● What you will do: Please recast all the lines below as a Markdown table with the columns No. and Line, numbering the rows and skipping blank lines. Leave the pictures out of the answer.

● Recorded data:
------------------------------------------------

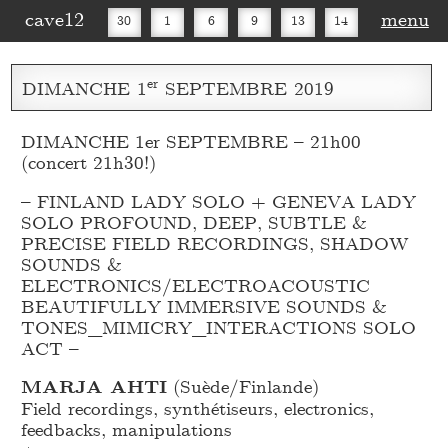
cave12
menu
30
1
6
9
13
14
16
20
27
30
er
DIMANCHE
1
SEPTEMBRE
2019
DIMANCHE 1er SEPTEMBRE – 21h00
(concert 21h30!)
– FINLAND LADY SOLO + GENEVA LADY
SOLO PROFOUND, DEEP, SUBTLE &
PRECISE FIELD RECORDINGS, SHADOW
SOUNDS &
ELECTRONICS/ELECTROACOUSTIC
BEAUTIFULLY IMMERSIVE SOUNDS &
TONES_
MIMICRY_
INTERACTIONS SOLO
ACT –
MARJA AHTI
(Suède/Finlande)
Field recordings, synthétiseurs, electronics,
feedbacks, manipulations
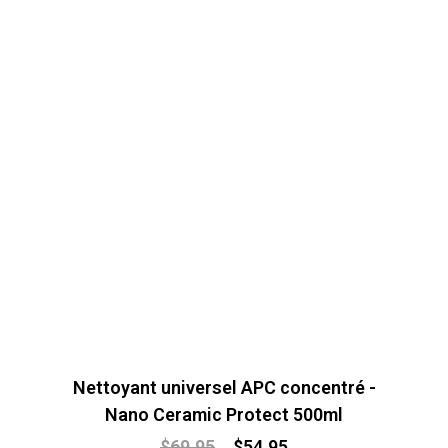
Nettoyant universel APC concentré -
Nano Ceramic Protect 500ml
$
69.95
$
54.95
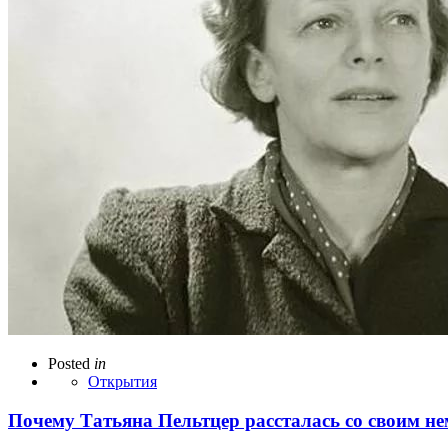
Posted
in
Открытия
Почему Татьяна Пельтцер рассталась со своим н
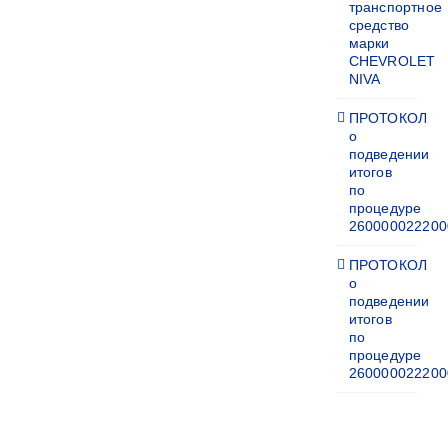
транспортное
средство
марки
CHEVROLET
NIVA
ПРОТОКОЛ
о
подведении
итогов
по
процедуре
260000022200
ПРОТОКОЛ
о
подведении
итогов
по
процедуре
260000022200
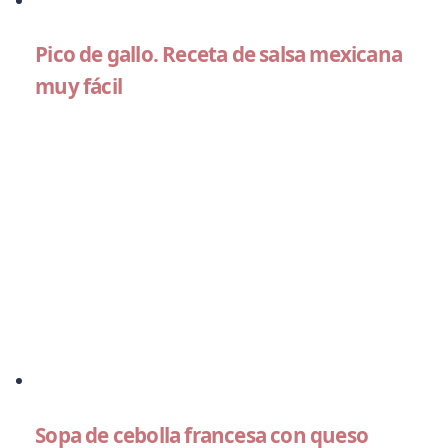
Pico de gallo. Receta de salsa mexicana
muy fácil
Sopa de cebolla francesa con queso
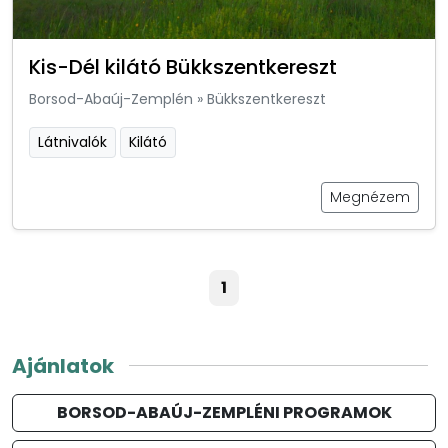
Kis-Dél kilátó Bükkszentkereszt
Borsod-Abaúj-Zemplén
»
Bükkszentkereszt
Látnivalók
Kilátó
Megnézem
1
Ajánlatok
BORSOD-ABAÚJ-ZEMPLÉNI PROGRAMOK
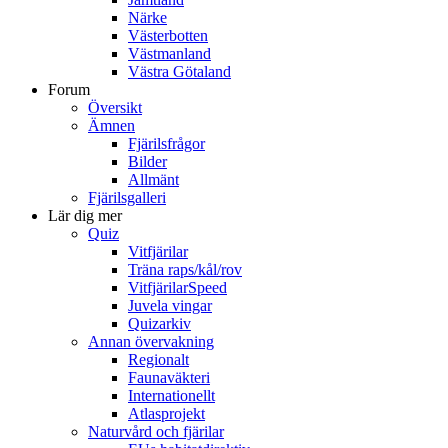
Närke
Västerbotten
Västmanland
Västra Götaland
Forum
Översikt
Ämnen
Fjärilsfrågor
Bilder
Allmänt
Fjärilsgalleri
Lär dig mer
Quiz
Vitfjärilar
Träna raps/kål/rov
VitfjärilarSpeed
Juvela vingar
Quizarkiv
Annan övervakning
Regionalt
Faunaväkteri
Internationellt
Atlasprojekt
Naturvård och fjärilar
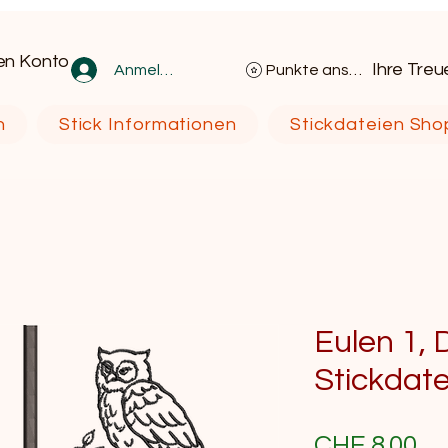
en Konto
Ihre Tre
Anmelden
Punkte ansehen
n
Stick Informationen
Stickdateien Sho
Eulen 1, D
Stickdat
Pr
CHF 8.00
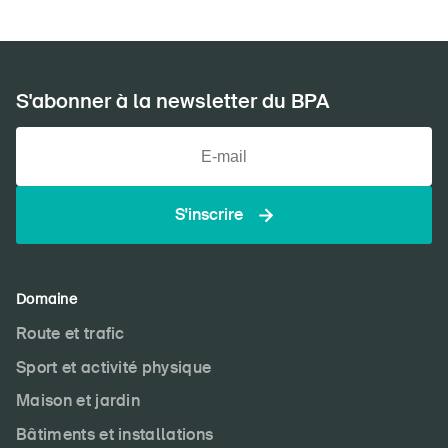
S'abonner à la newsletter du BPA
S'inscrire
Domaine
Route et trafic
Sport et activité physique
Maison et jardin
Bâtiments et installations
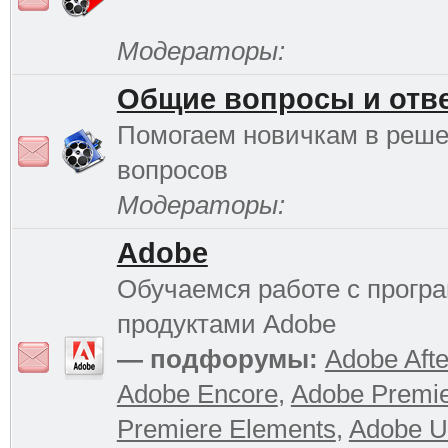
Модераторы:
Общие вопросы и отв
Помогаем новичкам в реш
вопросов
Модераторы:
Adobe
Обучаемся работе с прог
продуктами Adobe
— подфорумы:
Adobe Afte
Adobe Encore
,
Adobe Premi
Premiere Elements
,
Adobe Ul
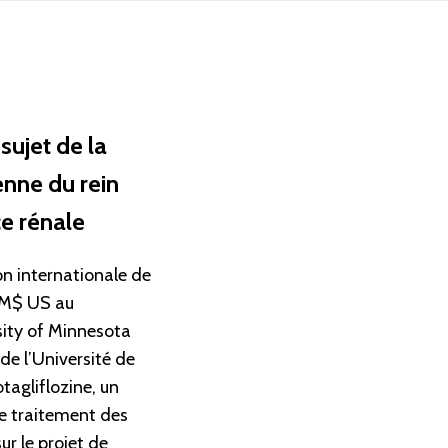
sujet de la
enne du rein
ce rénale
on internationale de
9 M$ US au
sity of Minnesota
de l’Université de
otagliflozine, un
e traitement des
ur le projet de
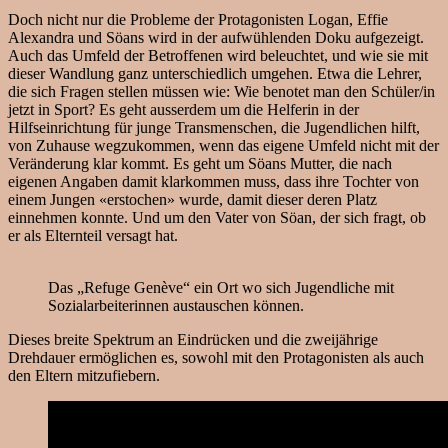
Doch nicht nur die Probleme der Protagonisten Logan, Effie
Alexandra und Söans wird in der aufwühlenden Doku aufgezeigt.
Auch das Umfeld der Betroffenen wird beleuchtet, und wie sie mit
dieser Wandlung ganz unterschiedlich umgehen. Etwa die Lehrer,
die sich Fragen stellen müssen wie: Wie benotet man den Schüler/in
jetzt in Sport? Es geht ausserdem um die Helferin in der
Hilfseinrichtung für junge Transmenschen, die Jugendlichen hilft,
von Zuhause wegzukommen, wenn das eigene Umfeld nicht mit der
Veränderung klar kommt. Es geht um Söans Mutter, die nach
eigenen Angaben damit klarkommen muss, dass ihre Tochter von
einem Jungen «erstochen» wurde, damit dieser deren Platz
einnehmen konnte. Und um den Vater von Söan, der sich fragt, ob
er als Elternteil versagt hat.
Das „Refuge Genève“ ein Ort wo sich Jugendliche mit
Sozialarbeiterinnen austauschen können.
Dieses breite Spektrum an Eindrücken und die zweijährige
Drehdauer ermöglichen es, sowohl mit den Protagonisten als auch
den Eltern mitzufiebern.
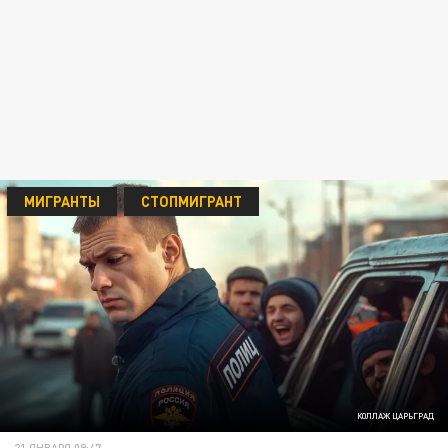
МИГРАНТЫ
СТОПМИГРАНТ
КОЛЛАЖ ЦАРЬГРАД
21 ЯНВАРЯ 09:47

------------------------------------------------

● Result of the exercise:
| No. | Line |
|---|---|
| 1 | cave12 |
| 2 | menu |
| 3 | 30 |
| 4 | 1 |
| 5 | 6 |
| 6 | 9 |
| 7 | 13 |
| 8 | 14 |
| 9 | 16 |
| 10 | 20 |
| 11 | 27 |
| 12 | 30 |
| 13 | er |
| 14 | DIMANCHE |
| 15 | 1 |
| 16 | SEPTEMBRE |
| 17 | 2019 |
| 18 | DIMANCHE 1er SEPTEMBRE – 21h00 |
| 19 | (concert 21h30!) |
| 20 | – FINLAND LADY SOLO + GENEVA LADY |
| 21 | SOLO PROFOUND, DEEP, SUBTLE & |
| 22 | PRECISE FIELD RECORDINGS, SHADOW |
| 23 | SOUNDS & |
| 24 | ELECTRONICS/ELECTROACOUSTIC |
| 25 | BEAUTIFULLY IMMERSIVE SOUNDS & |
| 26 | TONES_ |
| 27 | MIMICRY_ |
| 28 | INTERACTIONS SOLO |
| 29 | ACT – |
| 30 | MARJA AHTI |
| 31 | (Suède/Finlande) |
| 32 | Field recordings, synthétiseurs, electronics, |
| 33 | feedbacks, manipulations |
| 34 | Nettoyant universel APC concentré - |
| 35 | Nano Ceramic Protect 500ml |
| 36 | $ |
| 37 | 69.95 |
| 38 | $ |
| 39 | 54.95 |
| 40 | Posted |
| 41 | in |
| 42 | Открытия |
| 43 | Почему Татьяна Пельтцер рассталась со своим н |
| 44 | транспортное |
| 45 | средство |
| 46 | марки |
| 47 | CHEVROLET |
| 48 | NIVA |
| 49 | ПРОТОКОЛ |
| 50 | о |
| 51 | подведении |
| 52 | итогов |
| 53 | по |
| 54 | процедуре |
| 55 | 260000022200 |
| 56 | ПРОТОКОЛ |
| 57 | о |
| 58 | подведении |
| 59 | итогов |
| 60 | по |
| 61 | процедуре |
| 62 | 260000022200 |
| 63 | Pico de gallo. Receta de salsa mexicana |
| 64 | muy fácil |
| 65 | Sopa de cebolla francesa con queso |
| 66 | Kis-Dél kilátó Bükkszentkereszt |
| 67 | Borsod-Abaúj-Zemplén |
| 68 | » |
| 69 | Bükkszentkereszt |
| 70 | Látnivalók |
| 71 | Kilátó |
| 72 | Megnézem |
| 73 | 1 |
| 74 | Ajánlatok |
| 75 | BORSOD-ABAÚJ-ZEMPLÉNI PROGRAMOK |
| 76 | Närke |
| 77 | Västerbotten |
| 78 | Västmanland |
| 79 | Västra Götaland |
| 80 | Forum |
| 81 | Översikt |
| 82 | Ämnen |
| 83 | Fjärilsfrågor |
| 84 | Bilder |
| 85 | Allmänt |
| 86 | Fjärilsgalleri |
| 87 | Lär dig mer |
| 88 | Quiz |
| 89 | Vitfjärilar |
| 90 | Träna raps/kål/rov |
| 91 | VitfjärilarSpeed |
| 92 | Juvela vingar |
| 93 | Quizarkiv |
| 94 | Annan övervakning |
| 95 | Regionalt |
| 96 | Faunaväkteri |
| 97 | Internationellt |
| 98 | Atlasprojekt |
| 99 | Naturvård och fjärilar |
| 100 | en Konto |
| 101 | Ihre Tre |
| 102 | Anmelden |
| 103 | Punkte ansehen |
| 104 | n |
| 105 | Stick Informationen |
| 106 | Stickdateien Sho |
| 107 | Eulen 1, D |
| 108 | Stickdat |
| 109 | Pr |
| 110 | CHF 8.00 |
| 111 | S'abonner à la newsletter du BPA |
| 112 | S'inscrire |
| 113 | Domaine |
| 114 | Route et trafic |
| 115 | Sport et activité physique |
| 116 | Maison et jardin |
| 117 | Bâtiments et installations |
| 118 | Модераторы: |
| 119 | Общие вопросы и отв |
| 120 | Помогаем новичкам в реш |
| 121 | вопросов |
| 122 | Модераторы: |
| 123 | Adobe |
| 124 | Обучаемся работе с прог |
| 125 | продуктами Adobe |
| 126 | — подфорумы: |
| 127 | Adobe Afte |
| 128 | Adobe Encore |
| 129 | , |
| 130 | Adobe Premi |
| 131 | Premiere Elements |
| 132 | , |
| 133 | Adobe Ul |
| 134 | sujet de la |
| 135 | enne du rein |
| 136 | ce rénale |
| 137 | on internationale de |
| 138 | 9 M$ US au |
| 139 | sity of Minnesota |
| 140 | de l’Université de |
| 141 | otagliflozine, un |
| 142 | e traitement des |
| 143 | ur le projet de |
| 144 | Doch nicht nur die Probleme der Protagonisten Logan, Effie |
| 145 | Alexandra und Söans wird in der aufwühlenden Doku aufgezeigt. |
| 146 | Auch das Umfeld der Betroffenen wird beleuchtet, und wie sie mit |
| 147 | dieser Wandlung ganz unterschiedlich umgehen. Etwa die Lehrer, |
| 148 | die sich Fragen stellen müssen wie: Wie benotet man den Schüler/in |
| 149 | jetzt in Sport? Es geht ausserdem um die Helferin in der |
| 150 | Hilfseinrichtung für junge Transmenschen, die Jugendlichen hilft, |
| 151 | von Zuhause wegzukommen, wenn das eigene Umfeld nicht mit der |
| 152 | Veränderung klar kommt. Es geht um Söans Mutter, die nach |
| 153 | eigenen Angaben damit klarkommen muss, dass ihre Tochter von |
| 154 | einem Jungen «erstochen» wurde, damit dieser deren Platz |
| 155 | einnehmen konnte. Und um den Vater von Söan, der sich fragt, ob |
| 156 | er als Elternteil versagt hat. |
| 157 | Das „Refuge Genève“ ein Ort wo sich Jugendliche mit |
| 158 | Sozialarbeiterinnen austauschen können. |
| 159 | Dieses breite Spektrum an Eindrücken und die zweijährige |
| 160 | Drehdauer ermöglichen es, sowohl mit den Protagonisten als auch |
| 161 | den Eltern mitzufiebern. |
| 162 | МИГРАНТЫ |
| 163 | СТОПМИГРАНТ |
| 164 | КОЛЛАЖ ЦАРЬГРАД |
| 165 | 21 ЯНВАРЯ 09:47 |